Sunday, March 26, 2006

Sunday History Blogging (naval variant)

Cut and Run

This is a term which is now always used as a pejorative, (a description provided by William Safire).

But, it wasn't always that way.

The meaning dates back to the early 18th Century, the Royal Navy and the days of sail. According to The Elements and Practice of Rigging and Seamanship 1794, by David Steele, it involved the practice of cutting the anchor cable and making sail quickly, then running before the wind. In a later edition of the same book (1821), the definition took on a different process. It referred to the furling lashings on the yardarms as being cut to release the sails and get underway or gather speed quickly.
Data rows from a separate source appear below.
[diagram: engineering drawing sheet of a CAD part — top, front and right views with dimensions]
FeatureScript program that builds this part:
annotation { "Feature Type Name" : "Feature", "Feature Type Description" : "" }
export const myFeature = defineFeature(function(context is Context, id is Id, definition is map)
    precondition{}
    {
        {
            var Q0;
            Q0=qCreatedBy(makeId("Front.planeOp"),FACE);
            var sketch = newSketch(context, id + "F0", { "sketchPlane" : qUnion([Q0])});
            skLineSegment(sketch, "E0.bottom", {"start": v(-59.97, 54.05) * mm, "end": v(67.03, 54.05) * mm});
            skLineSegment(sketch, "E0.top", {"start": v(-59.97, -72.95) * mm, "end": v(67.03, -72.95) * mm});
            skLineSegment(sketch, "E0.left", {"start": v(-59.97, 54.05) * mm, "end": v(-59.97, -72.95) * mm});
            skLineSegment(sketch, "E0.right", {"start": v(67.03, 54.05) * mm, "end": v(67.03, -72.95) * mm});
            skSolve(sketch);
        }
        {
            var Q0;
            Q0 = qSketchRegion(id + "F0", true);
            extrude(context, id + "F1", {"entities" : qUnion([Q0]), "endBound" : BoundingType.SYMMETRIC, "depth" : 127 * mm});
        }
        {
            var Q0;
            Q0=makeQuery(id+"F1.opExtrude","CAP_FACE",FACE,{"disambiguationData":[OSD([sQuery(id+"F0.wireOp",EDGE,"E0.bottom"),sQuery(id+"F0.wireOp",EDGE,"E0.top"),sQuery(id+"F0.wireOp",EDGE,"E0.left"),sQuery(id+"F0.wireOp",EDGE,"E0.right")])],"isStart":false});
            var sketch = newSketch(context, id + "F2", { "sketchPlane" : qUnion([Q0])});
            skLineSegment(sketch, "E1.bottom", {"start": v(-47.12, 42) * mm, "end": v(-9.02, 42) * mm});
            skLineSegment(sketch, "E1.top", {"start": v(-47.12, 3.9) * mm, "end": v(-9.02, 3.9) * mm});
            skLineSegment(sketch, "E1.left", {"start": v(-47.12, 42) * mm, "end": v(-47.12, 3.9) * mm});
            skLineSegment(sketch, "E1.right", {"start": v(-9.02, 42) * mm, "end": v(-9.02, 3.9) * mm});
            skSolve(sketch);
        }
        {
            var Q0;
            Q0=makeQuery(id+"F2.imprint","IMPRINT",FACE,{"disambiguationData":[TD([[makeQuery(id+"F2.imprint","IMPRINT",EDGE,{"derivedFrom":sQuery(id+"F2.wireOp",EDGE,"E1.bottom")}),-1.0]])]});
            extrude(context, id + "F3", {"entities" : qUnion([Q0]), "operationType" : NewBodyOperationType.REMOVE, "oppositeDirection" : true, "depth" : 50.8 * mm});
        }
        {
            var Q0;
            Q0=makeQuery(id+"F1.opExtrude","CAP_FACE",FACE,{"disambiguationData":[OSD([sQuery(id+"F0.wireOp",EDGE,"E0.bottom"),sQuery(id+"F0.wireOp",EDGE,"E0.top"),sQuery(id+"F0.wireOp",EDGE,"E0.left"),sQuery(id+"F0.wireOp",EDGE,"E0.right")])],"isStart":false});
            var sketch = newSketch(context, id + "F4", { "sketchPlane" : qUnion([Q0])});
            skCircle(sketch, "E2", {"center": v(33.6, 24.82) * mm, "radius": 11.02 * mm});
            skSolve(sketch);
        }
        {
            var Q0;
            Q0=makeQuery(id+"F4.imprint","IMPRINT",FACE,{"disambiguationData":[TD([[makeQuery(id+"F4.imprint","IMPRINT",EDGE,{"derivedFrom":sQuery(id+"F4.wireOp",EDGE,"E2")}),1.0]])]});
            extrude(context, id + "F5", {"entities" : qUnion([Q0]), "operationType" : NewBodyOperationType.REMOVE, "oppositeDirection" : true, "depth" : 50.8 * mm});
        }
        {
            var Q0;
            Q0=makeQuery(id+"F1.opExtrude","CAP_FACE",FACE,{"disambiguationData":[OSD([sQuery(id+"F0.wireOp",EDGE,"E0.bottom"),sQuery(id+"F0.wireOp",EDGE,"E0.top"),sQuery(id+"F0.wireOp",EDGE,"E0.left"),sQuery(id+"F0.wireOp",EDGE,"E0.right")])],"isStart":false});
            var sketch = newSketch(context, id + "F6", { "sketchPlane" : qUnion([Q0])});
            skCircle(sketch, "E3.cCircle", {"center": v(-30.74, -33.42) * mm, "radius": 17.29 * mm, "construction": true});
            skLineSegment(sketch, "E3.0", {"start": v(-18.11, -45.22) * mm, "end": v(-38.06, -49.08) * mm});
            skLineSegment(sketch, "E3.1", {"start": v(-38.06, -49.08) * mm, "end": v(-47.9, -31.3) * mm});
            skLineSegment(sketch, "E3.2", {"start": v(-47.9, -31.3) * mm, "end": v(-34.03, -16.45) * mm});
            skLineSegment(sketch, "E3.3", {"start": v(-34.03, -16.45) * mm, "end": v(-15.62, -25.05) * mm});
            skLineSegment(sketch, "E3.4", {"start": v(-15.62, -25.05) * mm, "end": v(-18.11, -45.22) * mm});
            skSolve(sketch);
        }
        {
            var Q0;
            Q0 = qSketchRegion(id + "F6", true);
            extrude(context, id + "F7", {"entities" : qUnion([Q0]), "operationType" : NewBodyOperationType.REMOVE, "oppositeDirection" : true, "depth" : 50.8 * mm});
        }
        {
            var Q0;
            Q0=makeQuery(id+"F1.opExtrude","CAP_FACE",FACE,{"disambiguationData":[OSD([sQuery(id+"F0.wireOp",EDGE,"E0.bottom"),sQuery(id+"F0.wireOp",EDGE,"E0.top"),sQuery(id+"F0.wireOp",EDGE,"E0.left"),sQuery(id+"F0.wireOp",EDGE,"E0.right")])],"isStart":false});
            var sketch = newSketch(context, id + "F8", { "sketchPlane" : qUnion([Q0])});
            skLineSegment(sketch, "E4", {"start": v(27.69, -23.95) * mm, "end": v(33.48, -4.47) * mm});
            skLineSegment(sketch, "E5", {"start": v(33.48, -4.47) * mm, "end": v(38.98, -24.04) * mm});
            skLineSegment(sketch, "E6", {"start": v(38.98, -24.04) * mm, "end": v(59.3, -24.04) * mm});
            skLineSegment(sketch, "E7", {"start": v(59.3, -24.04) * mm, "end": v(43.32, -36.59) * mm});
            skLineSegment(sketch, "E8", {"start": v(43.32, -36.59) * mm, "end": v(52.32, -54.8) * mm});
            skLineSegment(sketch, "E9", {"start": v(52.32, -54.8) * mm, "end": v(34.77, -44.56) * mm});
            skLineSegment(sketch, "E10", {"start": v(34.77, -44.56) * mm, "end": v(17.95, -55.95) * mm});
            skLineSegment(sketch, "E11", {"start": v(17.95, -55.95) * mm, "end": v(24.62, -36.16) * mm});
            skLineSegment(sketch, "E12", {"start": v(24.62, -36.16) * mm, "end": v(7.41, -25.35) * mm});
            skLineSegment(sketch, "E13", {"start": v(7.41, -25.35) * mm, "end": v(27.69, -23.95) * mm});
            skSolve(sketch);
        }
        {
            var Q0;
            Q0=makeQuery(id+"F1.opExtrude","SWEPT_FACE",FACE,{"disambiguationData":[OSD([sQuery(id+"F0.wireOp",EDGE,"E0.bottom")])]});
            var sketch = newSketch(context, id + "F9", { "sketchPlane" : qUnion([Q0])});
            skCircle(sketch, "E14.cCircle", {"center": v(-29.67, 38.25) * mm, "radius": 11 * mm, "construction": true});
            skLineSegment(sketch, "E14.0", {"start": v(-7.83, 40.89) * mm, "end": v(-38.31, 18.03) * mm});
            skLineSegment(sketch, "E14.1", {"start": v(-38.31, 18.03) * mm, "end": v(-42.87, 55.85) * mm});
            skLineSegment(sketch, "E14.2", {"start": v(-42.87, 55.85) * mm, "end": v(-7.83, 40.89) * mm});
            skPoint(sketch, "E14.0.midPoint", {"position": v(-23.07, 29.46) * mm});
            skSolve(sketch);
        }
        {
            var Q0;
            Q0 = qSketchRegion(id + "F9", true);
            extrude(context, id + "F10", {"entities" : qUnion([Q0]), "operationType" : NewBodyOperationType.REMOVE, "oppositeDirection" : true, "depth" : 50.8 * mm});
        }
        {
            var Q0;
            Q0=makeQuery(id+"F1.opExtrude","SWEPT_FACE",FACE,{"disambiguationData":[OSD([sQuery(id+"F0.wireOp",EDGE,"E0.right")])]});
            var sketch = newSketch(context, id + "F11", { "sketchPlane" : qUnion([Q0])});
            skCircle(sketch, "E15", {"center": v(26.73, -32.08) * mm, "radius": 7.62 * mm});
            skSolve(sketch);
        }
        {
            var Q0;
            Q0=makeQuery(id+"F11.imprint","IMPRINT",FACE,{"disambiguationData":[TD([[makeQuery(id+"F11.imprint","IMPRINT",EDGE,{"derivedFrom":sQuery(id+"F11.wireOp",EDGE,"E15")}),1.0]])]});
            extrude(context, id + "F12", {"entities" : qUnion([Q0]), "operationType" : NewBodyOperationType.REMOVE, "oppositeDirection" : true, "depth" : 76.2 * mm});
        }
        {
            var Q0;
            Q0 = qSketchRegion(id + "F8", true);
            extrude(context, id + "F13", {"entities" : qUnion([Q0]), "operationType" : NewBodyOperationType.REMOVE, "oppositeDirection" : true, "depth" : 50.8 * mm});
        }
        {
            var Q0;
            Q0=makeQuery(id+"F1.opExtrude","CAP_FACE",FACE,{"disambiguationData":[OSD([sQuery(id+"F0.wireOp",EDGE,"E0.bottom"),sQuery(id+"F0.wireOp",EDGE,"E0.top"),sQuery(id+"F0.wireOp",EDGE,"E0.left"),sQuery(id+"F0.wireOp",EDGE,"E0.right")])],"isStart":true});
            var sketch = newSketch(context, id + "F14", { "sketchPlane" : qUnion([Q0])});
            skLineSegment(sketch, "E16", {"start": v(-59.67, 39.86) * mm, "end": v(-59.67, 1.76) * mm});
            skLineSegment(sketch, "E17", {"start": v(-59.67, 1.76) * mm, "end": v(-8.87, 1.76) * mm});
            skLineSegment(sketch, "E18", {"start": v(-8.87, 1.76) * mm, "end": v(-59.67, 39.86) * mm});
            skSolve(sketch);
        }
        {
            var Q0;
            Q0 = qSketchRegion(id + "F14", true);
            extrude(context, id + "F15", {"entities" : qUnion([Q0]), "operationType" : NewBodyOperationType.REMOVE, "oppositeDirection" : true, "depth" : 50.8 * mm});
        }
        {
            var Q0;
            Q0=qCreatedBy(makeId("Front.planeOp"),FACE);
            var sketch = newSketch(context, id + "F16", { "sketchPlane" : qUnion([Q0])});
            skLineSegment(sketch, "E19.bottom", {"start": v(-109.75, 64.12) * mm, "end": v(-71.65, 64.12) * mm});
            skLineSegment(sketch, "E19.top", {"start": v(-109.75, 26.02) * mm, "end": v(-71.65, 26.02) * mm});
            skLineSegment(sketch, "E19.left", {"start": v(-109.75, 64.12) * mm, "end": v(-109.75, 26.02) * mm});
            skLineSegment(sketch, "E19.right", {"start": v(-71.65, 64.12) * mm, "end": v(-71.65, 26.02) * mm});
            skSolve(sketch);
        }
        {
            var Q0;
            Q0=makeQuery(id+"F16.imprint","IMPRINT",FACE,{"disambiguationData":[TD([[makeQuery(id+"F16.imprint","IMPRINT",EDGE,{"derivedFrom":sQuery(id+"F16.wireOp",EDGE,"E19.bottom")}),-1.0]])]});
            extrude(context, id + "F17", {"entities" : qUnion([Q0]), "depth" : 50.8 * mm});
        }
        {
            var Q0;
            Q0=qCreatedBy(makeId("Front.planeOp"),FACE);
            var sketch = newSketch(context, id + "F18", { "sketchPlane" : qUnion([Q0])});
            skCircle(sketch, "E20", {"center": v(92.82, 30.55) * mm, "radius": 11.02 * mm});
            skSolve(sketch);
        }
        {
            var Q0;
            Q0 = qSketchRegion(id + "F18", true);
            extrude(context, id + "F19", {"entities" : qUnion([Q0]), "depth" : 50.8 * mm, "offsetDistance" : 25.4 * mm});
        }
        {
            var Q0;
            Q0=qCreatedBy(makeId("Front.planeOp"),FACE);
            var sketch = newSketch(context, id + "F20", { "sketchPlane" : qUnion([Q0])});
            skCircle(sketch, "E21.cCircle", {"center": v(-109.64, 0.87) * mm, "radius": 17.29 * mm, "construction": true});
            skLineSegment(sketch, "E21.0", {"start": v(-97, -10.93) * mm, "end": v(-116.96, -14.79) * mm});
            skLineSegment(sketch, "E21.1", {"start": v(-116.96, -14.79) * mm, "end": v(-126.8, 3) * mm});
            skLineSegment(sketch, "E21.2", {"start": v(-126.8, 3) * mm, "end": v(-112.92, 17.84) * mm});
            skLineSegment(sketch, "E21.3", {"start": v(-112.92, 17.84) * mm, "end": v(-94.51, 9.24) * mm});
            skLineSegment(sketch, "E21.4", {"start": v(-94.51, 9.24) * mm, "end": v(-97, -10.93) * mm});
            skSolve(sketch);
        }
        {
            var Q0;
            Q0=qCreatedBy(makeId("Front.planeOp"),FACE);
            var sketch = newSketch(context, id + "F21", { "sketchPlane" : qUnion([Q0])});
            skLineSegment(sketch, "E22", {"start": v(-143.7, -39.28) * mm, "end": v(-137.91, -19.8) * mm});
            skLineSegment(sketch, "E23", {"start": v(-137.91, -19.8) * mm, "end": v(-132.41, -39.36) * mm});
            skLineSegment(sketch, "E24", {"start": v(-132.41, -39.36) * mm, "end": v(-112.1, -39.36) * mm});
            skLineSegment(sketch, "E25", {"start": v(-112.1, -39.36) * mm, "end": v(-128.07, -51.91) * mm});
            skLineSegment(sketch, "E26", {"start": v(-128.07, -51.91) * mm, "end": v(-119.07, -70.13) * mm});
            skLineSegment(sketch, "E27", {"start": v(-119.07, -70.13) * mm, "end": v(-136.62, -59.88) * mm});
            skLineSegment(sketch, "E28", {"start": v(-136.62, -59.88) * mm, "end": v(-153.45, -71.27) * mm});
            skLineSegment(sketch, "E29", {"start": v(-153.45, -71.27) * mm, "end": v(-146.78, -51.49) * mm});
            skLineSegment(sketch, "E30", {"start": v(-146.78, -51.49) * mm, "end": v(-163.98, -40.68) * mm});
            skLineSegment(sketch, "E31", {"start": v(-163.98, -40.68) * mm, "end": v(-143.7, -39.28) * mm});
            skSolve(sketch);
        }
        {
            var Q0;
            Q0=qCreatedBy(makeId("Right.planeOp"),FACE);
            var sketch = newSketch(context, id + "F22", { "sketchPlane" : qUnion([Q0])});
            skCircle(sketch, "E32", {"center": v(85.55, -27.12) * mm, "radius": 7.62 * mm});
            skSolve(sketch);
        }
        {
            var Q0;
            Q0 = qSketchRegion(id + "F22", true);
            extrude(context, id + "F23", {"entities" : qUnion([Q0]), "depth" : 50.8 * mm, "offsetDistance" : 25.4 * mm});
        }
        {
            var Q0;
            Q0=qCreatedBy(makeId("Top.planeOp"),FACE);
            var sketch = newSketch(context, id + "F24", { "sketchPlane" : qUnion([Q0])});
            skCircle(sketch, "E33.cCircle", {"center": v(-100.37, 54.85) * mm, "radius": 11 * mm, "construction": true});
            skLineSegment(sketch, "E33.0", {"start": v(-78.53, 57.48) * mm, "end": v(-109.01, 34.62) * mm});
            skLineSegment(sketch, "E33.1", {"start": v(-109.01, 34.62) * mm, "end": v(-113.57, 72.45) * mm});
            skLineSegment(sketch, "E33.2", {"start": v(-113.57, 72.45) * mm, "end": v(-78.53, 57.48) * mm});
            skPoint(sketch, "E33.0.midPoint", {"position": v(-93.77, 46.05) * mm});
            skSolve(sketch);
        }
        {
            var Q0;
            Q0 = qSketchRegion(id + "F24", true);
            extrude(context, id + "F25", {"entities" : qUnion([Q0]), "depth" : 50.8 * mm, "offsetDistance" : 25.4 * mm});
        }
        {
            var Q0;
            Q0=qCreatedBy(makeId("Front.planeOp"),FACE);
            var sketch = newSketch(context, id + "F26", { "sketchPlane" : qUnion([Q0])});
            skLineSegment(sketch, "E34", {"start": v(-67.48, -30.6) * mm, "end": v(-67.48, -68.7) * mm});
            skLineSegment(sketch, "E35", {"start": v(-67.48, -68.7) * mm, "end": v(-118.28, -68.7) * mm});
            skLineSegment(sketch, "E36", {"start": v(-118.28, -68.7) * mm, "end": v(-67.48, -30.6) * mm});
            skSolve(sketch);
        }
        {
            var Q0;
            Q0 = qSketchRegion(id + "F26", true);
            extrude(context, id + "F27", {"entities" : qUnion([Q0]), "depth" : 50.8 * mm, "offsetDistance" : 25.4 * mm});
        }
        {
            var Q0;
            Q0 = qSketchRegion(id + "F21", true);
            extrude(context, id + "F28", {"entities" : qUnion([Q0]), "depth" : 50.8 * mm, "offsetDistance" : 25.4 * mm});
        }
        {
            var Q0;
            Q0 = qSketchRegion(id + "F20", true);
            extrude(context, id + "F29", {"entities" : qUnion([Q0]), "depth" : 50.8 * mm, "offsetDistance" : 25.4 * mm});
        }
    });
Added info: The Oxford Companion To The Sea 1976, edited by Peter Kemp states: an expression often thought to imply the cutting of a hemp cable with an axe, thus abandoning an anchor, when the ship needed to get quickly under way in an emergency. The more accurate origin of the saying was the custom of square-rigged ships, when at anchor in an open roadstead, of furling their sails with them stopped to the yards with ropeyarns, so the yarns could be cut and the sails let fall when the need to get underway quickly was urgent.

I have a tendency toward the Oxford's definition for two reasons: a) As a mariner I would be loath to leave an anchor behind. Further, given the anchorages of the 18th century, recovery was not as long a process as some might believe. Further, while cutting the cable might speed along release from ground tackle, it does not advance the setting of sail, which was a lengthy evolution in itself. b) Oxford's and Kemp have sourced their material thoroughly. Further, Peter Kemp has the distinction of having provided long service as Head of the Naval Historical Branch of the British Ministry of Defence.


The term, to cut and run in it's naval vernacular describes a tactic. Typically, the captain of a ship would order the anchor cable cut and sails made. The anchor cable was made of hemp and with some perseverence and a relatively sharp axe, could be severed. With enough sail made, a ship would run out of her anchorage having avoided some of the longer preparations required for getting underway.

The term was never derogatory when used in naval service. It simply referred to the speed at which a ship could sail in an urgent situation. In an 1801 action between a British squadron and French and Spanish squadrons at the Gut of Gibraltar, the ships were ordered to cut and run, turning toward and engaging the enemy. When ships did cut and run as a means of escape it usually meant they were outgunned and escape provided the ability to return and fight another day.

The meaning implied by recent political figures leans toward "cutting losses" and "running away", doing a disservice to the original meaning which in no way suggested an act of cowardice.

Trivia: Where does the term The devil to pay originate and what are the implications of having to pay the devil?